__Alıştırma Metni__.
'''

Bedîüzzamân Hazretleri’nin İsim ve Unvanları

Bedîüzzamân Hazretleri’nin İsim ve Unvanları

O, Garîb ve Bedîi bir insandı! Eşsin ve güzel bir Adamdı! Hak bildiği dâvâsında tavizsiz bir Kahramandı! Asra ve asırlara meydan okuyan, hak ettiği unvanlarını tarîhe yazdıran ender bir Şahsiyetti. Savaş meydanlarında korkusuz bir Cengâver, şecaât sahibi bir komutandı! İlmi, umman bir âlim; asrımızı ve gelecek istikbali yazdığı Kur’ân reçetesi ile nurlandıran bir müceddiddi. Tam ve dâimi bir Üstâddı. “Hem enbüyük bir müçtehid, hem en büyük bir müceddid, hem hâkim, hem mehdi, hem mürşid, hem kutb-u a’zam”[1] olarak bilinen bir zât-ı nuranîydi. Ve siyâset âleminde, diyânet âleminde, saltanat âleminde, cihad âlemindeki çok dairelerde icraatları”[2] olan Mehdi-i Âhirzamandı.

Kendisini şöyle anlatıyor o muhteşem Zât! “Ben geçen sene Garîbü’zzamân[3]idim. Sonra Bedîüzzamân oldum. Şimdi de Bid’atüzzamân[4]oldum.[5]” der Hazreti Üstâd! Çünkü O, istibdadın Garîbü’zzamânı,meşrûtiyetin Bedîüzzamânı, şimdikinin de Bid’atüzzâmanıdır. Kendi ta’birince de“Şu fakir, garip Nursî ki, “Bid’atüzzaman” lâkabıyla müsemmâ olmaya layık iken, haberi olmadan “Bedîüzzamân” ile meşhur olan bîçare, tedennî-i milletten ciğeri yanmış gibi feryad ü figan ederek, “Ah, ah, ah! Vâ esefâ!” der ki:…”[6]Demektedir. O, Bedîüzzamân lâkabı ile meşhur olmasının çok mühim cihetlerini de nazarlara sunar. Sekizinci Şua’da bu noktaya şöyle işaret etmiştir: “Hem şimdi anlıyorum ki, eskiden beri benim liyâkatim olmadığı halde, bana verilen “Bedîüzzamân” lâkabı benim değildi. Belki Risâle-i Nur’un mânevî bir ismiydi; zâhir bir tercümanına âriyeten ve emâneten takılmış. Şimdi o emânet isim, hakikî sahibine iâde edilmiş.[7]” Böylece Üstâd Hazretleri, Bedîüzzamânlâkabını Risâle-i Nur Külliyatı’na iâde etmiştir.

'''

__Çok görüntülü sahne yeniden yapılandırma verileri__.
'''

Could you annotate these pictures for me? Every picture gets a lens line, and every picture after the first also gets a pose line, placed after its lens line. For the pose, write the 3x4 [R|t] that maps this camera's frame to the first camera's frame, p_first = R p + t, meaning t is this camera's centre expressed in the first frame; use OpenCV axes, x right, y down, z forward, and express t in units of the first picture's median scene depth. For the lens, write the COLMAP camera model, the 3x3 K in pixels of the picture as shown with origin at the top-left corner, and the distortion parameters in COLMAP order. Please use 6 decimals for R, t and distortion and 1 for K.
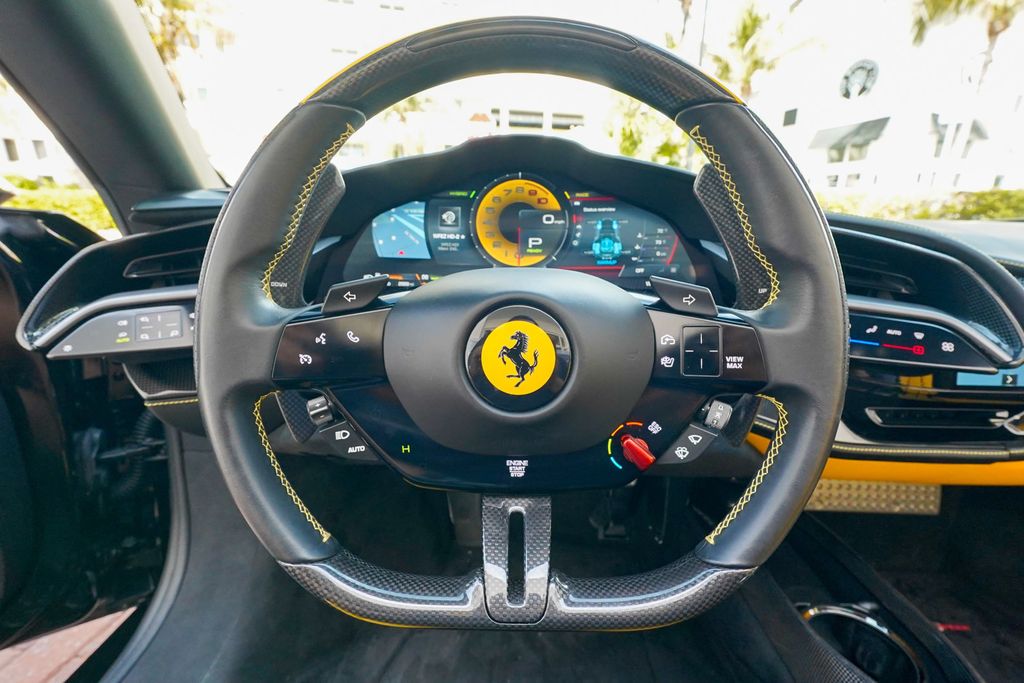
lens RADIAL K [[470.2, 0, 512.0], [0, 470.2, 347.0], [0, 0, 1]] dist [-0.014971, 0.009271]
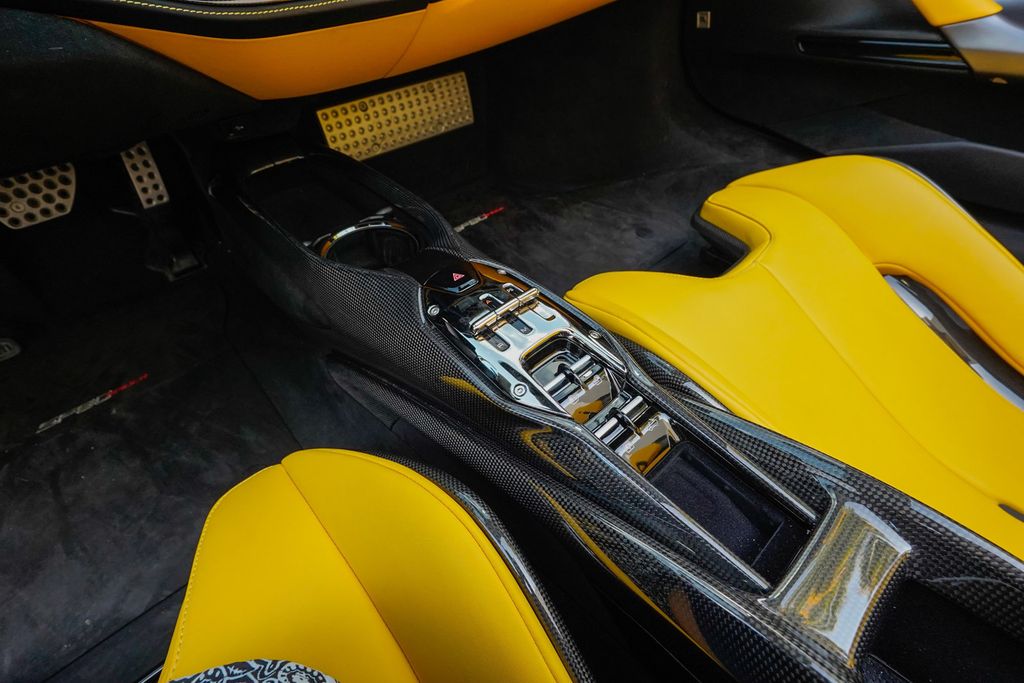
lens RADIAL K [[470.2, 0, 510.1], [0, 470.2, 344.4], [0, 0, 1]] dist [-0.014971, 0.009271]
pose [[0.732325, -0.508544, 0.452861, 0.214659], [0.187979, 0.790172, 0.583346, 0.144749], [-0.654495, -0.342071, 0.674258, 0.028766]]
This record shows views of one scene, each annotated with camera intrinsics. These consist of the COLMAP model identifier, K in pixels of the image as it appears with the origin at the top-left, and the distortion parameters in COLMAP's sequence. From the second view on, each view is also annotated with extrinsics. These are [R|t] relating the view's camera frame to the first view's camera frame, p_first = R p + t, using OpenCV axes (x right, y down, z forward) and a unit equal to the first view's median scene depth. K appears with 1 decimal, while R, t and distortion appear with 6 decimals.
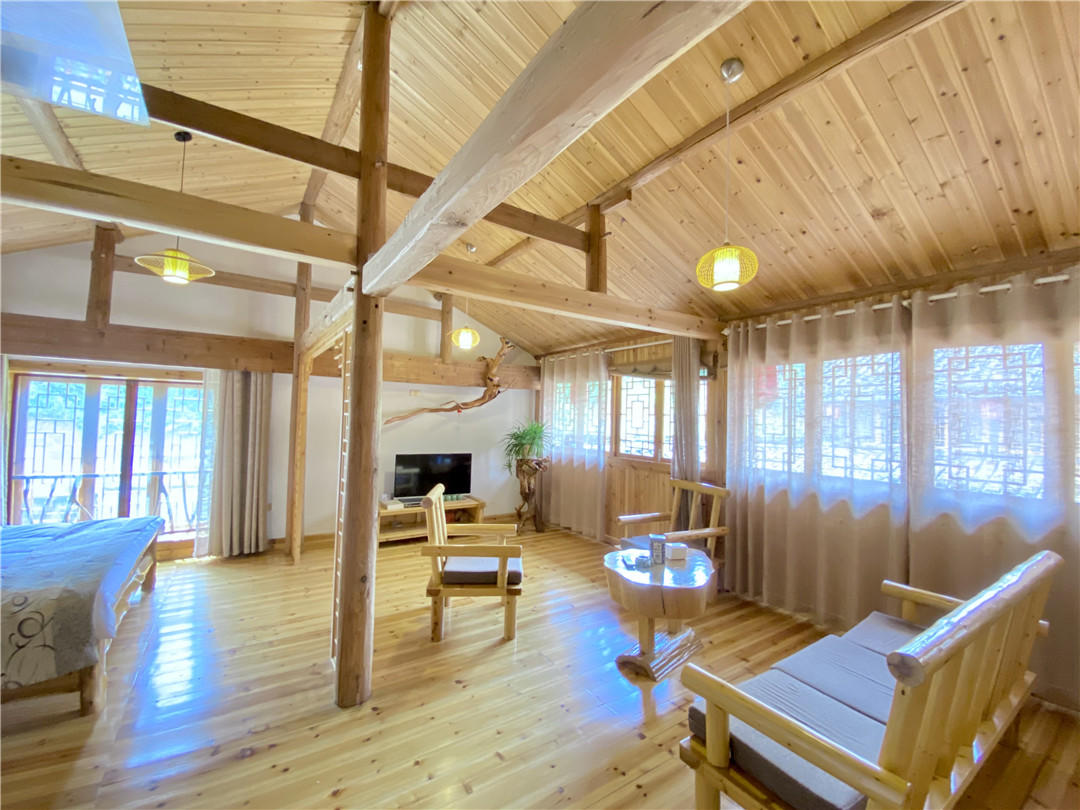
lens RADIAL K [[444.7, 0, 537.6], [0, 444.7, 400.6], [0, 0, 1]] dist [-0.010244, -0.004801]
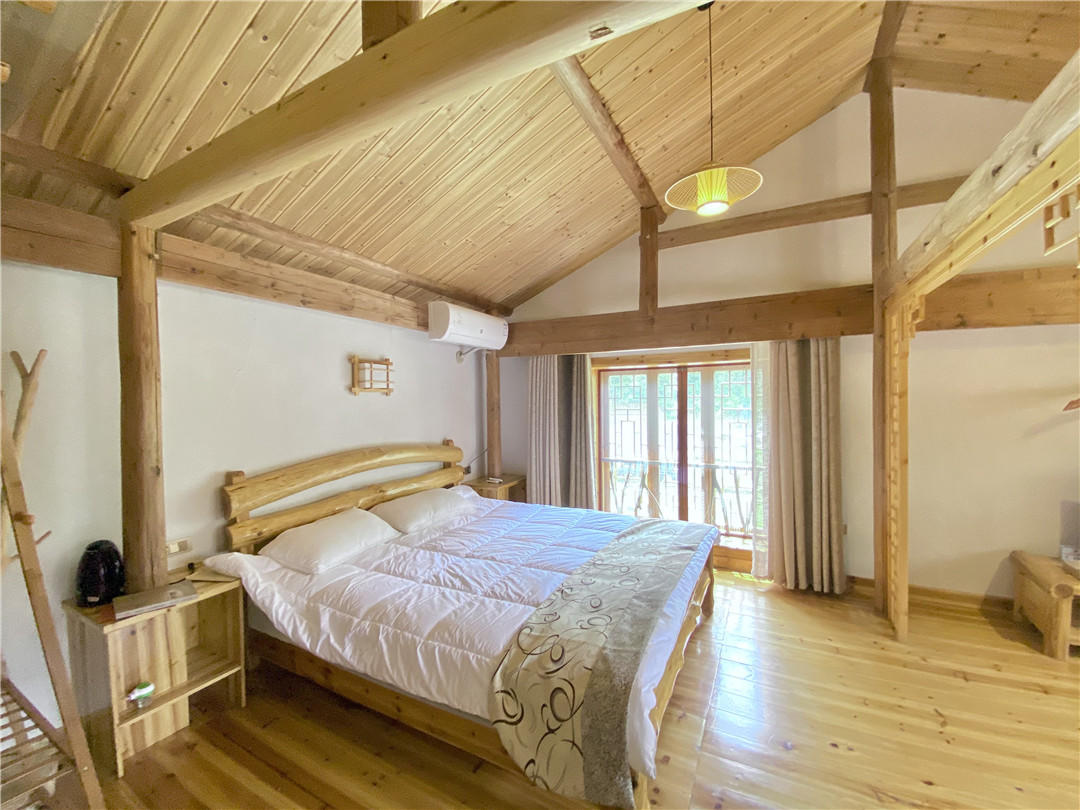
lens RADIAL K [[444.7, 0, 532.9], [0, 444.7, 402.1], [0, 0, 1]] dist [-0.010244, -0.004801]
pose [[0.458627, -0.024524, -0.888290, -0.225042], [0.060513, 0.998161, 0.003686, 0.007130], [0.886566, -0.055443, 0.459268, 0.274142]]
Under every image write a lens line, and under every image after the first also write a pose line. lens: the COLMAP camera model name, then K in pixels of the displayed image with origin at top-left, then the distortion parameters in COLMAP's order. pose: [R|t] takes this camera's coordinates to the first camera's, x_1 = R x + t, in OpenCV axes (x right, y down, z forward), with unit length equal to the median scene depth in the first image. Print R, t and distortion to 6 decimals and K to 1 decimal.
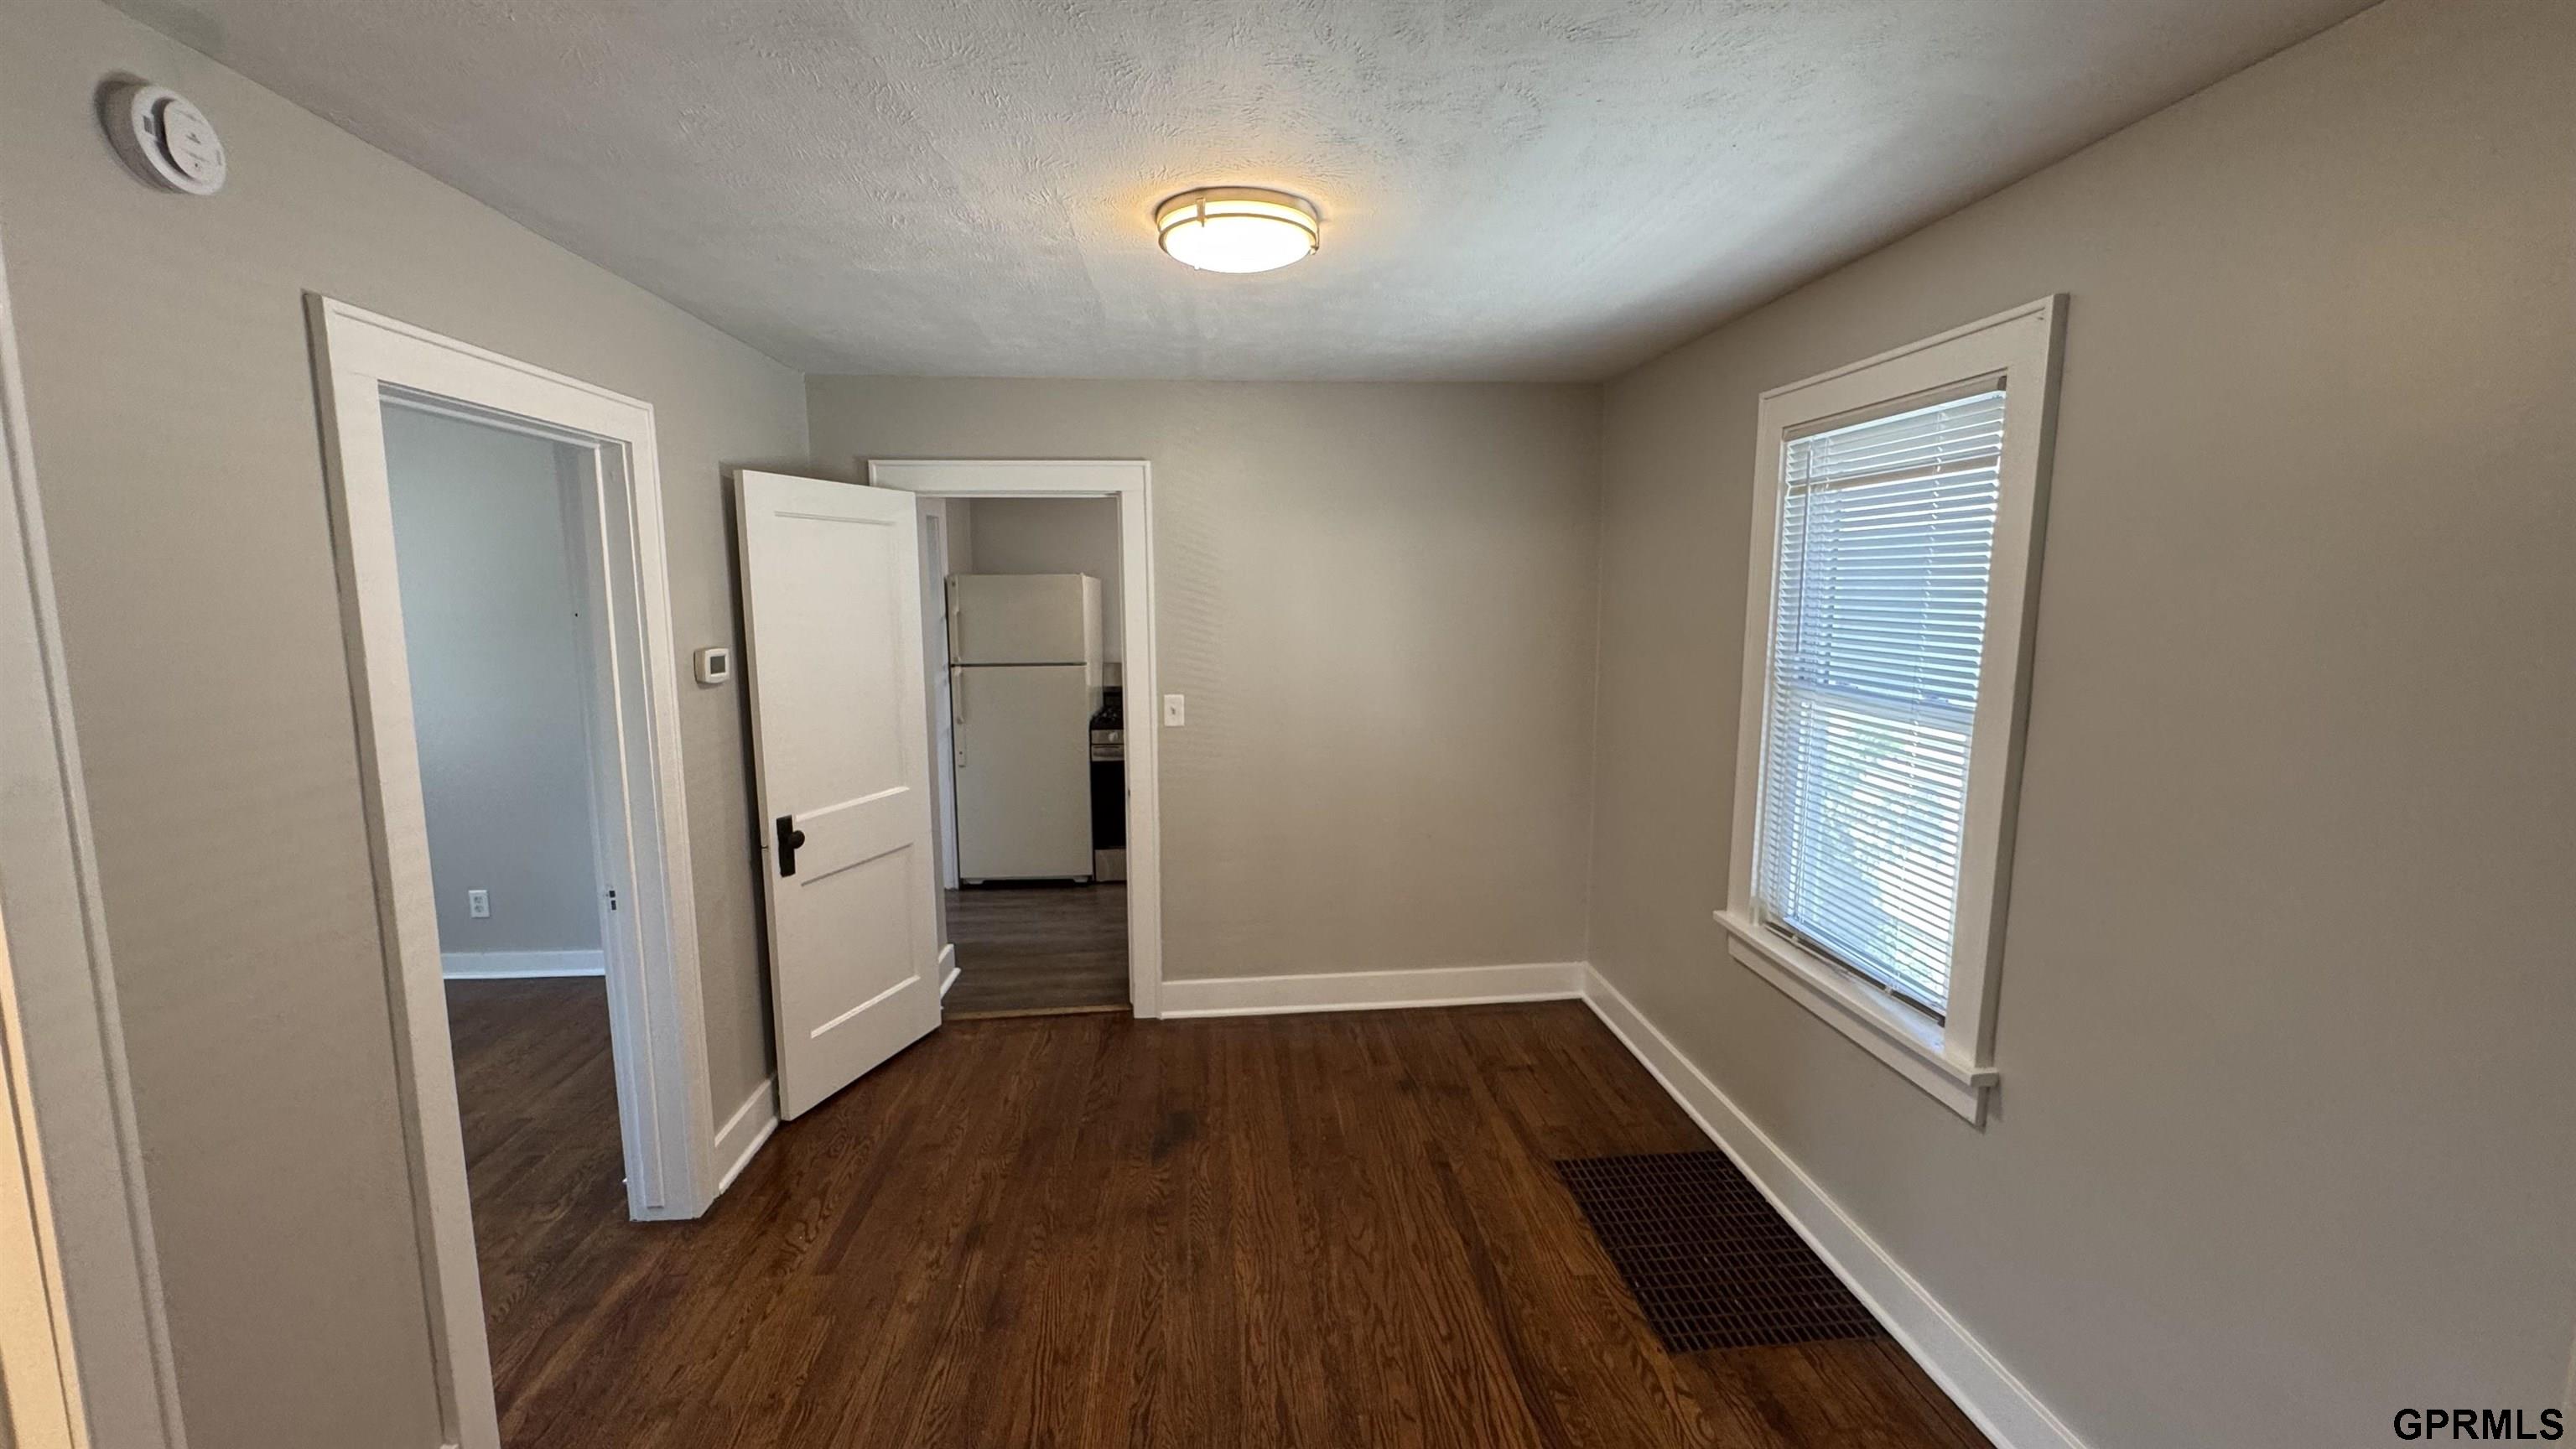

'''

__Etkinlik 1__.
Alıştırma metnine göre aşağıdaki soruları cevaplayın.
(a) Savaş meydanlarında nasıl biri olarak tanıtılıyor?
(b) Kendini anlatırken geçen sene hangi lakapla anıldığını söylüyor?
(c) Sekizinci Şua'daki sözlere göre "Bedîüzzamân" lakabı aslında neyin mânevî ismiydi?
__Etkinlik 2__.
Alıştırma metninde "O, Garîb ve" sözlerinden başlayıp "olan Mehdi-i Âhirzamandı." sözlerine kadar uzanan bölümün tamamını aynen yazın.

__Son Cevap 1__.
(a) Korkusuz bir cengâver, şecaat sahibi bir komutan olarak tanıtılıyor.
(b) Garîbü'zzamân lakabıyla anıldığını söylüyor.
(c) Risâle-i Nur'un mânevî ismiydi.

__Son Cevap 2__.
O, Garîb ve Bedîi bir insandı! Eşsin ve güzel bir Adamdı! Hak bildiği dâvâsında tavizsiz bir Kahramandı! Asra ve asırlara meydan okuyan, hak ettiği unvanlarını tarîhe yazdıran ender bir Şahsiyetti. Savaş meydanlarında korkusuz bir Cengâver, şecaât sahibi bir komutandı! İlmi, umman bir âlim; asrımızı ve gelecek istikbali yazdığı Kur’ân reçetesi ile nurlandıran bir müceddiddi. Tam ve dâimi bir Üstâddı. “Hem enbüyük bir müçtehid, hem en büyük bir müceddid, hem hâkim, hem mehdi, hem mürşid, hem kutb-u a’zam”[1] olarak bilinen bir zât-ı nuranîydi. Ve siyâset âleminde, diyânet âleminde, saltanat âleminde, cihad âlemindeki çok dairelerde icraatları”[2] olan Mehdi-i Âhirzamandı.